### BRIEF 1
In the patent abstract on pump self-adjustment, what happens once the checking operation value exceeds the given threshold?

### PASSAGE PROVIDED
METHOD FOR SELF-ADJUSTMENT OF A PUMP SETTINGS IN A SWIMMING POOL

FILTERING CIRCUIT

Field of the Art The present invention relates to the field of the self-adjustment of a pump settings in a swimming pool filtering circuit including a pool, a filter, and a centrifugal electrical pump with either an integral or external electronic frequency converter the pump constantly circulating water through the closed water circuit at a flow rate, but when a cleaning operation or change of a filter occurs. The proposed method includes an initial checking step, during which a pump of a filtering circuit is operated at a given checking operation frequency meanwhile a pump checking operation value is measured, and using the measured data a calculation of the water flow rate when pump operates at a given operation frequency lower than the given checking operation frequency is performed. The pump is then operated at said given operation frequency for a first filtering period of time. When said period is concluded the checking step, at checking frequency, is newly performed obtaining a new checking operation value, and this value is used to calculate a required operation frequency necessary to produce a flow rate equal to the initially calculated flow rate, and the pump is operated at said new calculated operation frequency for a second filtering period of time. When said second filtering period of time is concluded checking step, calculation and pump operation during a second filtering period of time is iteratively performed until the checking operation value exceeds a given threshold, triggering an event.

### INFORMATION SUPPLIED
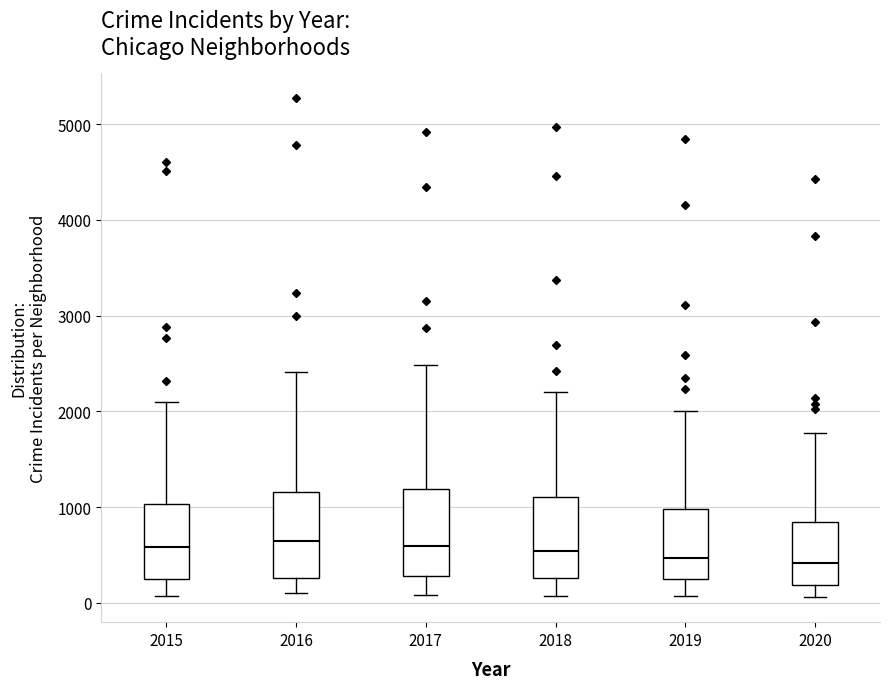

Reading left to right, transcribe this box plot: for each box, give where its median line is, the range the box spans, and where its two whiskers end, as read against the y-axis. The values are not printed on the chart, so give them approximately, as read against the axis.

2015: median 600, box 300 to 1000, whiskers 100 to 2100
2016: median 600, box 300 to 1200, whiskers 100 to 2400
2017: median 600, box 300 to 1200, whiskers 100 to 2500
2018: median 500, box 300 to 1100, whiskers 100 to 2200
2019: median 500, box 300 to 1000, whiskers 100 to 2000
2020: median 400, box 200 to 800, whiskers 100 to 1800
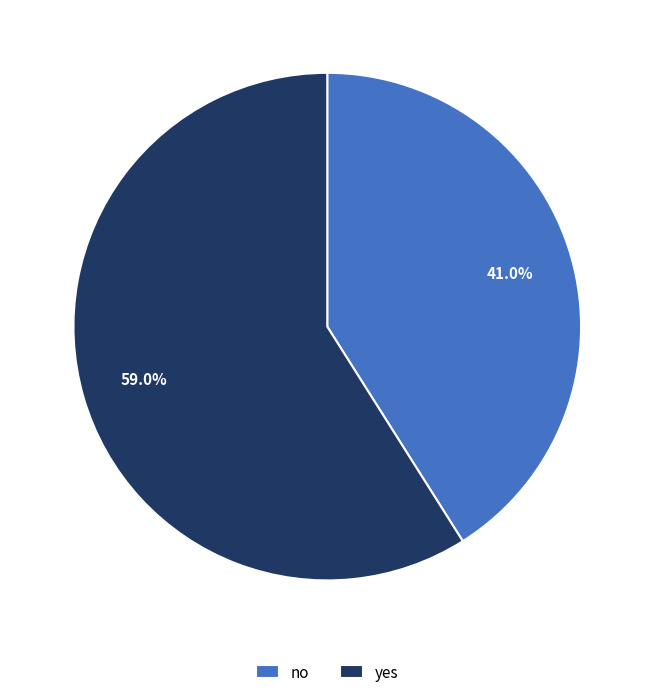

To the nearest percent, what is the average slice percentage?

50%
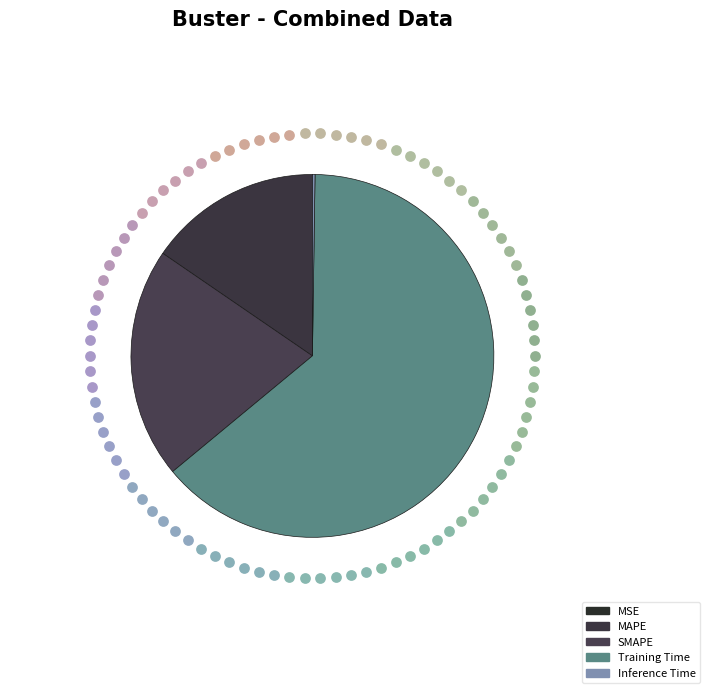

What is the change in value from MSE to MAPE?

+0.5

### BRIEF 2
In the rows, going from their start down to the line containing "2020: median 400, box", replace "whiskers" with "tails" and write those lines out again with nothing else altered. Omit the pictures.

### EXERCISE RESPONSE 1
An event is triggered.

### EXERCISE RESPONSE 2
Reading left to right, transcribe this box plot: for each box, give where its median line is, the range the box spans, and where its two tails end, as read against the y-axis. The values are not printed on the chart, so give them approximately, as read against the axis.

2015: median 600, box 300 to 1000, tails 100 to 2100
2016: median 600, box 300 to 1200, tails 100 to 2400
2017: median 600, box 300 to 1200, tails 100 to 2500
2018: median 500, box 300 to 1100, tails 100 to 2200
2019: median 500, box 300 to 1000, tails 100 to 2000
2020: median 400, box 200 to 800, tails 100 to 1800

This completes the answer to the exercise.